1 Kgs 8:22- 23,27-30
Then, in the presence of the whole assembly of Israel, Solomon stood facing the altar of Yahweh and, stretching out his hands towards heaven, said, ‘Yahweh, God of Israel, there is no god like you in heaven above or on earth beneath, as loyal to the covenant and faithful in love to your servants as long as they walk wholeheartedly in your way. Yet will God really live with human beings on earth? Why, the heavens, the highest of the heavens, cannot contain you. How much less this temple built by me! Even so, listen favourably to the prayer and entreaty of your servant, Yahweh my God; listen to the cry and to the prayer which your servant makes to you today: day and night may your eyes watch over this temple, over this place of which you have said, “My name will be there.” Listen to the prayer which your servant offers in this place. ‘Listen to the entreaty of your servant and of your people Israel; whenever they pray in this place, listen from the place where you reside in heaven; and when you hear, forgive.
In this prayer of Solomon, we feel his great devotion to God and his humility. He, as king of Israel, calls himself a servant of God. This is a term that we do not choose so easily today when we speak to God, just as we would seldom call ourselves “handmaid of the Lord”, as our Lady did when the Archangel Gabriel spoke to her.
But it is important that we understand what the attitude reflected in these terms is, so that we can learn and imitate it.
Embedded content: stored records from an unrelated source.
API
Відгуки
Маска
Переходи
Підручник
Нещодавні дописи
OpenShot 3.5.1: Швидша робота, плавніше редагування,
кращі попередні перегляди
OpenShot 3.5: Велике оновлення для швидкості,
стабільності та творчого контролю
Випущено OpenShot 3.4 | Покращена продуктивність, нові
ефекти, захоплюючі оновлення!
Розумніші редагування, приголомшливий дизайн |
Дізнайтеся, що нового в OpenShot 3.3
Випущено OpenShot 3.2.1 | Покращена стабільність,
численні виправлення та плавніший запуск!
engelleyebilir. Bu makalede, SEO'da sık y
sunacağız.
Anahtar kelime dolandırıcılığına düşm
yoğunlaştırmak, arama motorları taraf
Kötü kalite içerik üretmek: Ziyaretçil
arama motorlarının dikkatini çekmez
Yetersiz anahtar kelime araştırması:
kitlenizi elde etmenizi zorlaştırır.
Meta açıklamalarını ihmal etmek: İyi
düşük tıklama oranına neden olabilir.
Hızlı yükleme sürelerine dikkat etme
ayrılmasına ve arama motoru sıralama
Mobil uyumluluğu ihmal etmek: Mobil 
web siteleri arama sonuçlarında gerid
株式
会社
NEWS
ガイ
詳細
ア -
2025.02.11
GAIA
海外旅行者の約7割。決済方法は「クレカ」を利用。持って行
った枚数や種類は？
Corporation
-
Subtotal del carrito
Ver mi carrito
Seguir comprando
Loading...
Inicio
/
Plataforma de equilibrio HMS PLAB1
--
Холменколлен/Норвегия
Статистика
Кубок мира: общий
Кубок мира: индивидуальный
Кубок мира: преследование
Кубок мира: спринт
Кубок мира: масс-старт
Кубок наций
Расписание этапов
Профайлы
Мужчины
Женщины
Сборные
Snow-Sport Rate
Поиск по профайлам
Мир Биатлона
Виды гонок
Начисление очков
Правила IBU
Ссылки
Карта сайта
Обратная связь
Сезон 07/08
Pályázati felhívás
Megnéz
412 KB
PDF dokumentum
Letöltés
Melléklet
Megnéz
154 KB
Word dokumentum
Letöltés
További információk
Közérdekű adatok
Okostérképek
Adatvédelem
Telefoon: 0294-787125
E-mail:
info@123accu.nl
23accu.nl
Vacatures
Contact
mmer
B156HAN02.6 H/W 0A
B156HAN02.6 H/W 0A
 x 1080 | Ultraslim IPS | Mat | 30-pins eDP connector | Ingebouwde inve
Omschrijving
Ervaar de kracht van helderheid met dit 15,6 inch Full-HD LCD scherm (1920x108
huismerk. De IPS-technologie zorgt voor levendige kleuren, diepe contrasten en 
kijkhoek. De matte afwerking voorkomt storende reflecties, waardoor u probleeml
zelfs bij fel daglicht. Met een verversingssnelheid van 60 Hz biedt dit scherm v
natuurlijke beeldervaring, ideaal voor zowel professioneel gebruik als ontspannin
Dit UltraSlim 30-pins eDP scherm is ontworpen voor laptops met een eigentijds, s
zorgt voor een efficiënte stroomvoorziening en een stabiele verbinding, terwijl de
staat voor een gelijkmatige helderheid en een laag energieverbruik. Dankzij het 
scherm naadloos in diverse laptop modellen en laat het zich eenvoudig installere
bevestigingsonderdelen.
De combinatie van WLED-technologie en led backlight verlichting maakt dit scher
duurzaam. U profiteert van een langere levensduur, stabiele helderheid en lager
We must never forget that the Bible has also been written for our instruction. Therefore, we should always try to draw spiritual benefit from what we read in it.
I think we can notice a deep reverence, both in the behaviour of the King and in the attitude of the Virgin. They are aware of the greatness of God, and they know what it means for that infinite God to bow down to His creature. We think also of the angels and saints who prostrate themselves before God, who are allowed to see Him and are thus fully aware of His greatness.
Reverence, both towards God and towards people, is an attitude that must not be lost, as this would cause serious damage to the soul. It reflects the reality of being created by God. The person who does not show reverence towards God is fundamentally wrong, and he also misses the mark when he neglects respect towards people. Love and respect are not contradictory! On the contrary, they are two complementary and essential elements in life.
Reverence before God, which is familiar with the gift of fear, preserves us from over-familiarity and leads us to live attentively. This attention is directed first and foremost to the Will of God and the guidance of the Holy Spirit. From there, it extends to all areas of life and to all people. Everything that God has created is originally good. Therefore, we must treat it with respect, especially if it is a person.
King Solomon’s prayer before all the people is exemplary. In it, God’s greatness is glorified, and Solomon sets an example to all. By calling himself “servant of the Lord”, he is implying that the greatness of whatever he does comes exclusively from God; that he does not stand before God by virtue of his own greatness, but that he has been undeservedly the subject of God’s mercy. What he does is only fulfilling his duty and corresponds to the order between the creature and the Creator; to the relationship of the servant to his master, who obeys him without expecting any greater reward (cf. Lk 17:10).
This attitude is also important for us! If we render a service, we are simply doing our part, and therefore we do not need to emphasise it too much. It is God who deigns to exalt this service and rewards us with Himself.
It was natural for the Virgin Mary to do God’s will. By calling herself “handmaid of the Lord”, she was saying: “I place myself at your disposal, O Sovereign and beloved God”. And, without doubt, there was nothing more beautiful and important to Her than to do the Will of Her beloved Father and to unify Herself completely to Him in love.
Are we aware of what it means to be invited to the House of God for the Supper of the Lamb? A holy reverence should pervade us at Holy Mass, especially when we realise that it is the unbloody actualisation of Christ’s sacrifice, and not simply an encounter with the community. Does not the real presence of God in the Sacrament of the Altar demand of us a profound silence and utmost reverence? Should we not also express it by gestures of respect and attitudes of reverence, and by making the effort to leave all earthly matters behind?
Is it not time that we in our Holy Church regain reverence, and that we take care that our temples do not become places of dispersion or even be used for events that do not befit the dignity of the House of God?
Surely Solomon would be on our side, and so would the Virgin Mary!